**Extract provided:**
-- BEGIN --

From his ‘Soldier’s Declaration’ to his eyewitness accounts of the first day of the battle on the Somme, the Sassoon archive is a collection of towering importance.
- Anne Jarvis
Cambridge University Library is home to the world’s foremost collection of Sassoon material, and has digitised 23 of Sassoon’s journals and two of his wartime poetry notebooks. They are now available to all at the Cambridge Digital Library, where they sit alongside the papers of Isaac Newton and other priceless treasures of the Library’s collections.
Until now, much of the archive has remained beyond the reach of both researchers and the public because of the documents’ poor physical condition. The only person to have had unrestricted access to Sassoon’s journals and notebooks to date was official biographer Max Egremont.
The digitisation of the Sassoon material, which includes draft copies of his ‘Soldier’s Declaration’ as well as poetry, prose and sketches, fulfils an objective formulated during the Library’s £1.25m fundraising campaign to purchase the Sassoon Archive in 2009. The campaign, spearheaded by Egremont, was also supported by Sir Andrew Motion, Michael Morpurgo and Sebastian Faulks.
Cambridge University Librarian Anne Jarvis said: “The war diaries Sassoon kept on the Western Front and in Palestine are of the greatest significance, both nationally and internationally, and we are honoured to be able to make them available to everyone, anywhere in the world, on the 100th anniversary of the First World War.

-- END --

**Records:**
-- BEGIN --

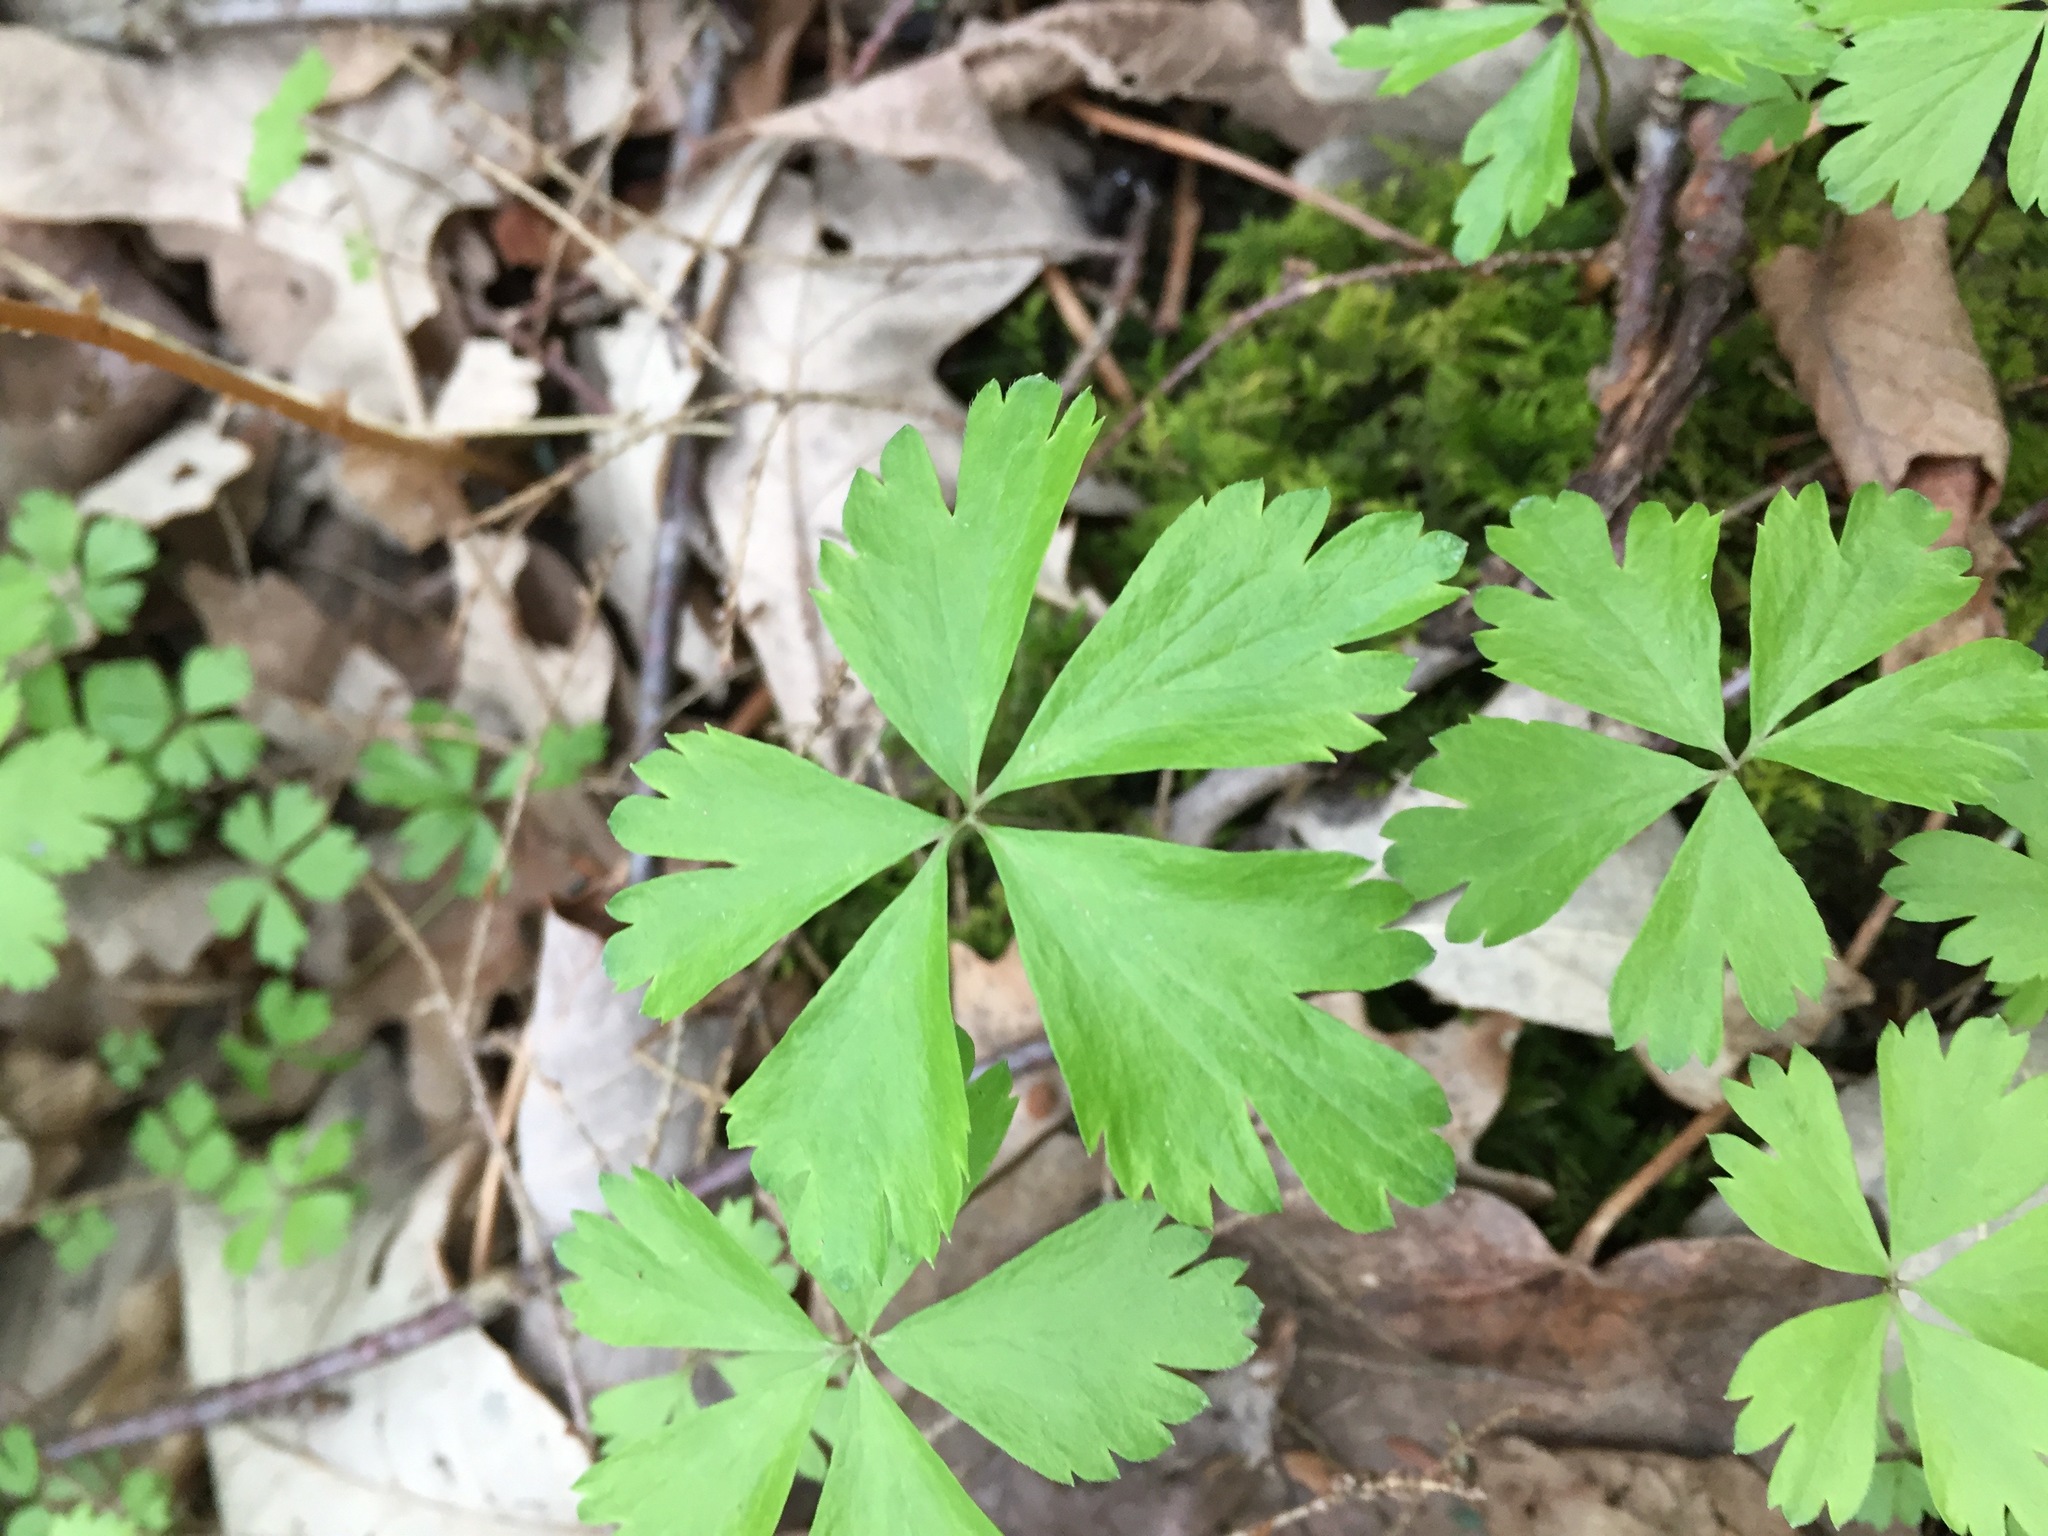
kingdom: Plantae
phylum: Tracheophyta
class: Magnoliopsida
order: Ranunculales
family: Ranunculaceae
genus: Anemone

-- END --
-- BEGIN --

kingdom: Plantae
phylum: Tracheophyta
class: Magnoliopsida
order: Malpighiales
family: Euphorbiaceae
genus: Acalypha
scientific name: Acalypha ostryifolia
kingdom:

-- END --

**Problems to solve:**
1) In the passage on the Sassoon archive, who is named as the only person to have had unrestricted access to Sassoon's journals and notebooks?
2) Duplicate the passage on the Sassoon archive between "The digitisation of" and "First World War.", inclusive.
The rows were taken from a separate source unrelated to the passage on the Sassoon archive.

**Solutions to the tasks:**
1) Official biographer Max Egremont.

2)
The digitisation of the Sassoon material, which includes draft copies of his ‘Soldier’s Declaration’ as well as poetry, prose and sketches, fulfils an objective formulated during the Library’s £1.25m fundraising campaign to purchase the Sassoon Archive in 2009. The campaign, spearheaded by Egremont, was also supported by Sir Andrew Motion, Michael Morpurgo and Sebastian Faulks.
Cambridge University Librarian Anne Jarvis said: “The war diaries Sassoon kept on the Western Front and in Palestine are of the greatest significance, both nationally and internationally, and we are honoured to be able to make them available to everyone, anywhere in the world, on the 100th anniversary of the First World War.